| FOR IMMEDIATE RELEASE
WEDNESDAY, MARCH 26, 2003
TDD (202) 514-1888
Department Preserves Competition in Spanish-Language Radio Market
WASHINGTON, D.C. The Department of Justice today announced that it will require Univision Communications Incorporated to sell a significant portion of its partial ownership interest in Entravision Communications Corporation and agree to other restrictions in order to proceed with its $3 billion acquisition of Hispanic Broadcasting Corporation. The Department said that, without these conditions, Univision's acquisition of HBC would lessen competition in the sale of advertising time on many Spanish-language radio stations because HBC is Entravision's principal competitor in Spanish-language radio in many geographic areas.
The Department's Antitrust Division filed a lawsuit today in U.S. District Court in Washington, D.C., to block the proposed transaction. At the same time, the Department filed a proposed consent decree that, if approved by the court, would resolve the lawsuit and the Department's competitive concerns. Among other conditions, the decree requires Univision to divest a significant portion of its equity stake in Entravision, to relinquish its right to two seats on Entravision's Board of Directors, and to give up the right to vote its shares or veto certain Entravision business decisions.
"The changes required by the consent decree will enable advertisers that rely on Spanish-language radio to reach their targeted audience and to continue to benefit from competitive prices," said R. Hewitt Pate, Acting Assistant Attorney General in charge of the Department's Antitrust Division.
Univision now owns approximately 30 percent of Entravision's stock and has significant governance rights, including the right to place two members on Entravision's board and the right to veto certain Entravision business decisions. The decree requires Univision to divest its Entravision equity so that it holds no more than 15 percent of Entravision shares within three years and no more than 10 percent within six years. Univision must also exchange its Entravision stock for a nonvoting equity interest with limited rights. The decree also prevents Univision from participating in Entravision governance, or trying to improperly influence the conduct of Entravision's radio business.
According to the complaint, HBC and Entravision are each other's closest competitor in many geographic areas where there are only a few Spanish-language radio broadcasters. If the combined company were to retain a large equity stake and governance rights in Entravision, Univision's acquisition of HBC would substantially reduce competition between Univision/HBC and Entravision and result in increased prices and reduced levels of service in the sale of advertising time on Spanish-language radio.
Univision, headquartered in Los Angeles and incorporated in Delaware, is the largest broadcaster of Spanish-language television programming in the United States. It consists of two broadcast networks, Univision and Telefutura, and one cable channel, Galavision.

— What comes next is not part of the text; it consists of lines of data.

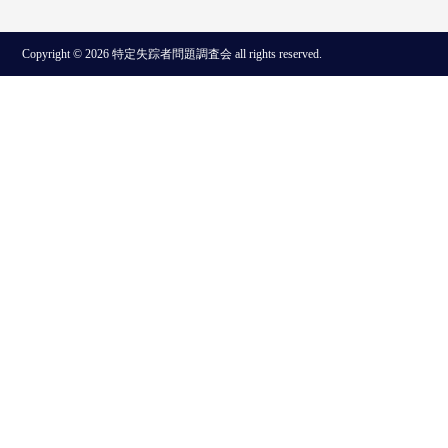
Copyright © 2026 特定失踪者問題調査会 all rights reserved.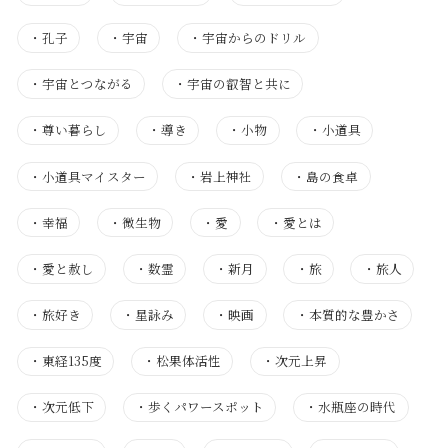
・
孔子
・
宇宙
・
宇宙からのドリル
・
宇宙とつながる
・
宇宙の叡智と共に
・
尊い暮らし
・
導き
・
小物
・
小道具
・
小道具マイスター
・
岩上神社
・
島の食卓
・
幸福
・
微生物
・
愛
・
愛とは
・
愛と赦し
・
数霊
・
新月
・
旅
・
旅人
・
旅好き
・
星詠み
・
映画
・
本質的な豊かさ
・
東経135度
・
松果体活性
・
次元上昇
・
次元低下
・
歩くパワースポット
・
水瓶座の時代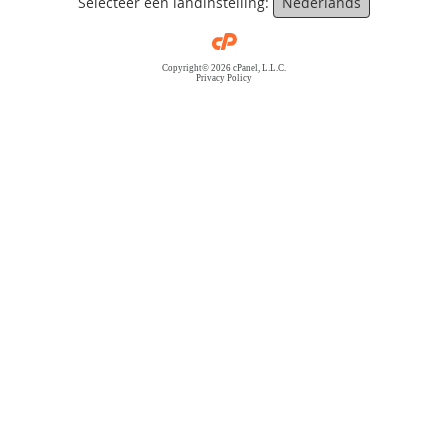
Selecteer een landinstelling:
Nederlands
Copyright© 2026 cPanel, L.L.C.
Privacy Policy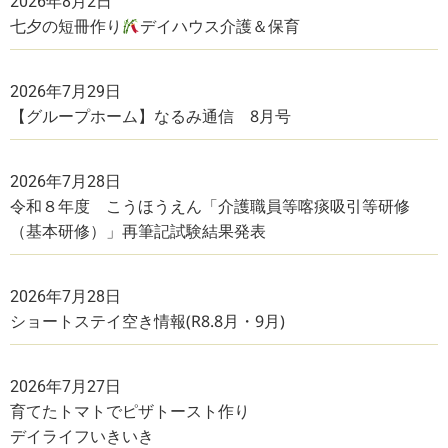
2026年8月2日
七夕の短冊作り
デイハウス介護＆保育
2026年7月29日
【グループホーム】なるみ通信 8月号
2026年7月28日
令和８年度 こうほうえん「介護職員等喀痰吸引等研修
（基本研修）」再筆記試験結果発表
2026年7月28日
ショートステイ空き情報(R8.8月・9月)
2026年7月27日
育てたトマトでピザトースト作り
デイライフいきいき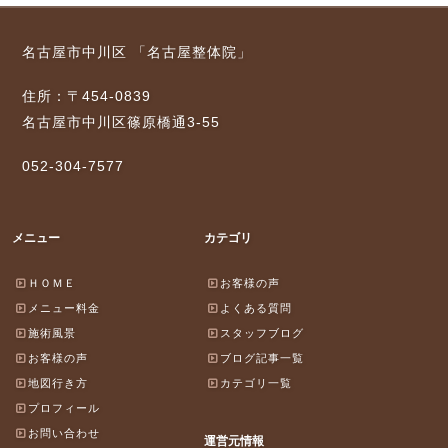
名古屋市中川区 「名古屋整体院」
住所：〒454-0839
名古屋市中川区篠原橋通3-55
052-304-7577
メニュー
カテゴリ
ＨＯＭＥ
お客様の声
メニュー料金
よくある質問
施術風景
スタッフブログ
お客様の声
ブログ記事一覧
地図行き方
カテゴリ一覧
プロフィール
お問い合わせ
運営元情報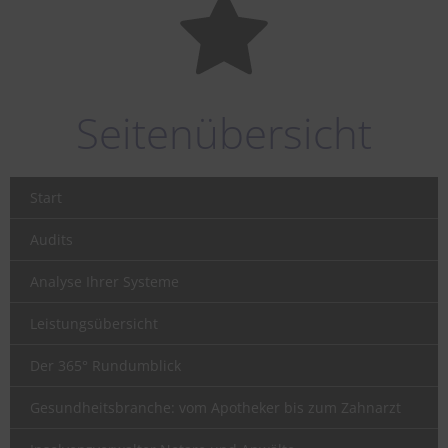
Seitenübersicht
Start
Audits
Analyse Ihrer Systeme
Leistungsübersicht
Der 365° Rundumblick
Gesundheitsbranche: vom Apotheker bis zum Zahnarzt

It also has several other Spanish-language media operations, including Internet sites and services, music recording, distribution, and publishing.
HBC, headquartered in Dallas and incorporated in Delaware, owns and operates more than 60 radio stations throughout the United States. In 2001, the company reported radio net revenues of approximately $240 million.

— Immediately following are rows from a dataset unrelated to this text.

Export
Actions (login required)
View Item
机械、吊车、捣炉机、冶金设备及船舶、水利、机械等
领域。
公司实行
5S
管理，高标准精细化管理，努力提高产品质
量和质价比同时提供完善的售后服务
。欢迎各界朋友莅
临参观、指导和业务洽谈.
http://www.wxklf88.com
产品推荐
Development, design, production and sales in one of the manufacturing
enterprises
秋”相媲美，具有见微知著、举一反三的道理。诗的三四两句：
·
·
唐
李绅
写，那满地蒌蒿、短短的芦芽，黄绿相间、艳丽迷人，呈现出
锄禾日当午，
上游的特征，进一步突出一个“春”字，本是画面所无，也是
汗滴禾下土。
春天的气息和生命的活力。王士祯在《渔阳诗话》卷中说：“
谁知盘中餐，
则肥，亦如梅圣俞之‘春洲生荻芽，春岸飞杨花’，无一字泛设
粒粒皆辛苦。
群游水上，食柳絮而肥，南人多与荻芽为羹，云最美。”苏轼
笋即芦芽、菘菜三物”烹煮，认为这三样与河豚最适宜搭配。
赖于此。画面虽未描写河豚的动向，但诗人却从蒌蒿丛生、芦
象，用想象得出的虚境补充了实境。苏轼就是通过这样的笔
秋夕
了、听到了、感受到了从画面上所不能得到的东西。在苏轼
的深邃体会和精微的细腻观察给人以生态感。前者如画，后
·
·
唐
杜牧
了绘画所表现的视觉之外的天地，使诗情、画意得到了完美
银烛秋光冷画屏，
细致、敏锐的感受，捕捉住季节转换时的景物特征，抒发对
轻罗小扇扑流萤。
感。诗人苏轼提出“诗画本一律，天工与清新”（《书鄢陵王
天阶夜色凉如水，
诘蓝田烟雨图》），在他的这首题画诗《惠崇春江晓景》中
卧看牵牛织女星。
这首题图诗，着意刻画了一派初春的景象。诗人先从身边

Entravision, headquartered in Santa Monica, California, and incorporated in Delaware, owns and operates approximately 55 radio stations throughout the United States. Entravision also owns or operates 49 television stations as a major affiliate for Univision's two broadcast networks. In 2001, Entravision's radio revenues were over $65 million and total revenues were about $209 million. Entravision is not a party to the Univision/HBC transaction and is not a party to the Department's lawsuit.

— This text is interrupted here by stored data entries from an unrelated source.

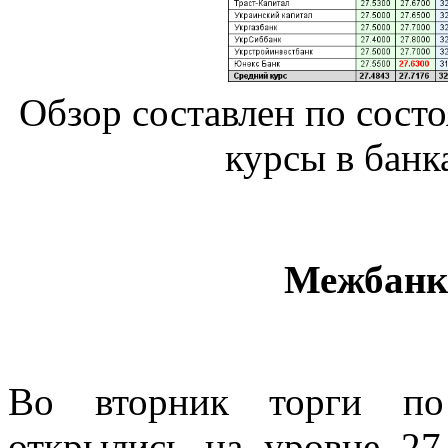
Обзор составлен по состо
курсы в банк
Межбанк
Во вторник торги по
открылись на уровне 27.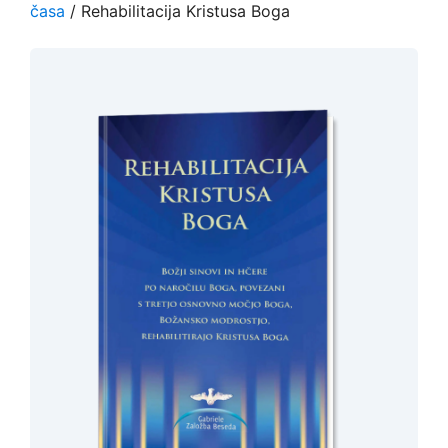
časa
/ Rehabilitacija Kristusa Boga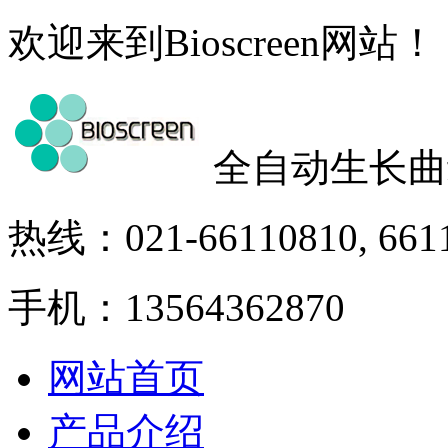
欢迎来到Bioscreen网站！
全自动生长曲
热线：021-66110810, 661
手机：13564362870
网站首页
产品介绍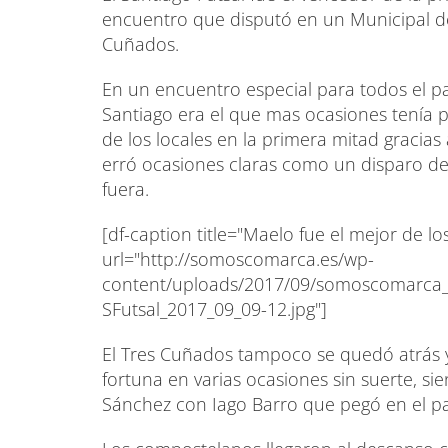
encuentro que disputó en un Municipal de
Cuñados.
En un encuentro especial para todos el 
Santiago era el que mas ocasiones tenía p
de los locales en la primera mitad gracias
erró ocasiones claras como un disparo de
fuera.
[df-caption title="Maelo fue el mejor de lo
url="http://somoscomarca.es/wp-
content/uploads/2017/09/somoscomarca_o
SFutsal_2017_09_09-12.jpg"]
El Tres Cuñados tampoco se quedó atrás 
fortuna en varias ocasiones sin suerte, s
Sánchez con Iago Barro que pegó en el pa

As required by the Tunney Act, the proposed consent decree, along with the Department's Competitive Impact Statement, will be published in the Federal Register. Any person may submit written comments concerning the proposed decree during a 60-day comment period to: James R. Wade, Chief, Litigation III Section, Antitrust Division, U.S. Department of Justice, 325 7th Street, N.W., Suite 300, Washington, D.C. 20530. At the conclusion of the 60-day comment period, the Court may enter the final judgment upon a finding that it serves the public interest.